Zum Measurement sage ich immer: „What gets measured, gets managed.” Man kann nicht einfach loslaufen und Pilotprojekte machen, bei denen nicht klar ist, wie viel Umsatz sie bringen. Das muss man messen. Ein wichtiger Punkt beim Einsatz Künstlicher Intelligenz im Allgemeinen.

Welches Potenzial seht ihr für KI in der Zukunft, generell, aber auch hinsichtlich Compliance und Informationssicherheit? Gibt es neue Trends oder Entwicklungen, die euch begeistern?

Boyan (Exxeta):

Die coolen neuen KI-Trends werden immer dann erfolgreich, wenn sie schon ein bisschen langweilig sind. Es gibt viele coole Use-Cases wie Robotics und Satellite-Imaging, aber mein Gefühl ist, dass wir bei Produkten wie Google Maps z.B. schon lange vergessen haben, dass dort KI drinsteckt. Ich hoffe, dass die von SECJUR entwickelten Produkte die KI nahtlos integrieren und einfach zu nutzen sind. Dann können wir uns auf Themen fokussieren, in denen wir Menschen besser sind als Maschinen.

Niklas (SECJUR):

Absolut! Ich halte das Potenzial von KI im Compliance-Kontext, aber auch generell, für grenzenlos. Generative KI reibt aktuell sehr am Geschäftsmodell von Google. Und Google wird sich mit Händen und Füßen dagegen wehren, dass jetzt jede Firma unendlich viel Content generieren kann und das Internet mit künstlich generiertem Content zugespammt wird. Da wird ein Battle entstehen und am Ende steht hoffentlich besserer und relevanterer Content.

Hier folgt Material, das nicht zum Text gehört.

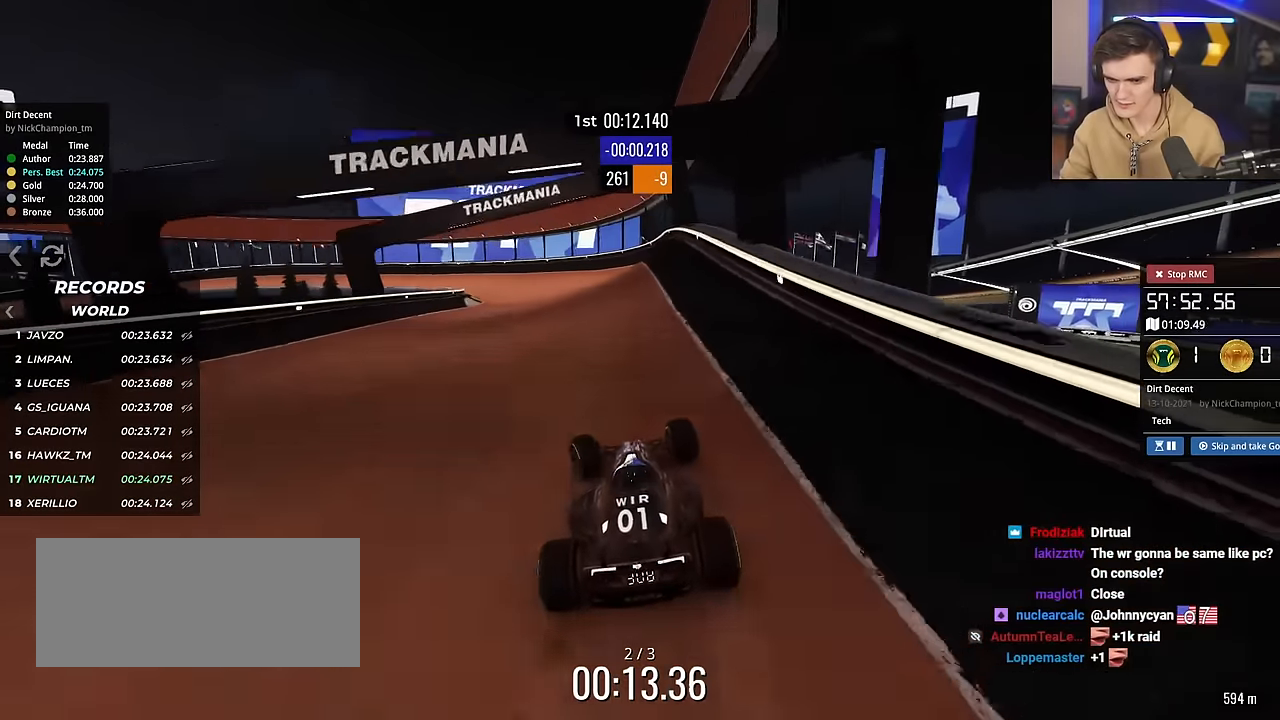
{"keys": ["left", "up"], "events": [[367, "brake", "down"], [400, "brake", "up"]]}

Ein anderer Trend ist die Adoption von AI-Technologie. Wir reden hier so, als würde man schon jahrelang damit arbeiten. Natürlich gibt es Anwendungsfälle, die wir seit Jahren benutzen, ich meine aber die neuesten Large Language Modelle beispielsweise. Viele reden darüber, aber noch deutlich zu wenige. Fast ein Zehntel der Deutschen hat schon mal damit gearbeitet, 50 % der Schüler:innen tun es.

Ich bin Rechtsanwalt und habe Jura studiert. Das ist ein tradierter Studiengang, der sehr selten überarbeitet oder reformiert worden ist. Ich fand das furchtbar, weil wir zahllose Meinungsstreits auswendig lernen mussten und Urteile büffeln. Ich glaube, dass KI Bildungssysteme verändern kann, die super veraltet sind. Was das für eine Auswirkung auf unsere Gesellschaft haben wird, sowohl im Positiven als auch im Negativen, ist eine sehr spannende Frage.

Das ist auch wichtig für Unternehmen. Wenn die Generation AI-Natives jetzt in die Arbeitswelt kommt, dann sollten sie auf Kolleg:innen treffen, für die das ebenfalls schon zum Bestandteil ihrer täglichen Arbeit geworden ist, sonst sehe ich hier einen sehr großen Clash.